On the one hand, it might seem as if Burge's contention that Sellars over-intellectualizes perception by enveloping it conceptually is really a terminological issue. This is because Sellars is perfectly aware that organisms have a pre-conceptual capacity to react to their environments in reliable or unreliable ways; this is the whole point of RDRD's as a condition for sentience, as Brandom emphasizes. However, by reserving the term perception for the conceptual achievement knit to judgments, Sellars seeks to render it epistemically productive as part of what characterizes sapient activity, and full blown linguistic rationality. Thus, while Sellars reserves a role for sensation simpliter, the latter is plainly non-epistemic in itself, or more precisely is indifferent to the distinction between reasons and causes, i.e. the latter is only a distinction possible from within the normative space which adjudicates claims on the basis of their justification and inferential role. Only creatures embedded in the logical space of reasons could ever articulate knowledge. One could thus just say that perception in Burge's sense would fall within sensation in Sellars' terminology, without there being a substantial disagreement at stake. However, there is a more profound non-terminological issue at stake, and this is the crux of the debate.

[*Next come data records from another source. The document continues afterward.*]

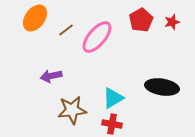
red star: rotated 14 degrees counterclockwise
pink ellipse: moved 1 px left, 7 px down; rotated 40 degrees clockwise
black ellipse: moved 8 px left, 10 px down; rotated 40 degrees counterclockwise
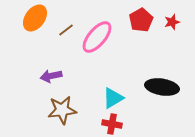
brown star: moved 10 px left
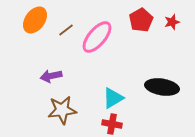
orange ellipse: moved 2 px down
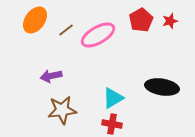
red star: moved 2 px left, 1 px up
pink ellipse: moved 1 px right, 2 px up; rotated 20 degrees clockwise
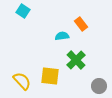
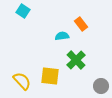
gray circle: moved 2 px right
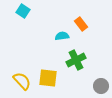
green cross: rotated 18 degrees clockwise
yellow square: moved 2 px left, 2 px down
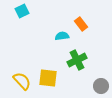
cyan square: moved 1 px left; rotated 32 degrees clockwise
green cross: moved 1 px right
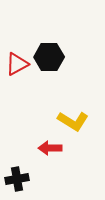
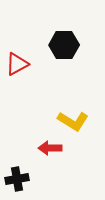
black hexagon: moved 15 px right, 12 px up
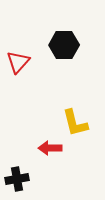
red triangle: moved 1 px right, 2 px up; rotated 20 degrees counterclockwise
yellow L-shape: moved 2 px right, 2 px down; rotated 44 degrees clockwise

Whereas intentionality remains, for Sellars, restricted to the epistemic domain of inferentially articulated beliefs and reasons, Burge ascribes intentional content to non-conceptual, perceptual states. Sellars warned against this because it became the gulf for versions of the Myth according to which experiential primitives could serve as justifications for conceptually articulates beliefs. However, Burge dislodges intentionality from knowledge; sentient creatures have intentional states without the necessity for conceptual rationality. Thus, although Burge agrees with Sellars in that the primitive ability to have experiences would not be conceptual and so would be not-epistemic, it is nevertheless representational insofar as perceptual states have conditions for veridicality which explain the conditions for success or failure in the performance of a perceptual faculty in relation to its environment. The result is that while for Sellars the domain of sensibilia is delegated to the scientific study of the neurophysiology of the individual, bereft of any appeals to intentionality, Burge follows the nativist lead in thinking rather that perceptual psychology is key to understanding perception as a representational capacity. The latter option becomes then that of the possibility of ascribing intentional states and representational capacities to non-sapient creatures, or whether we cannot do this lest we make a category mistake. The question is whether something like representational states, of the sort that host conditions for veridicality, can be built into the Sellarsian account of sensing as a purely causal-mechanical functional process void of epistemic valence. I think the stakes here are far from clear.

 This is, I think, an incredibly interesting juncture of the debate, since it constitutes a crucial dividing line within naturalist approaches to the philosophy of mind today.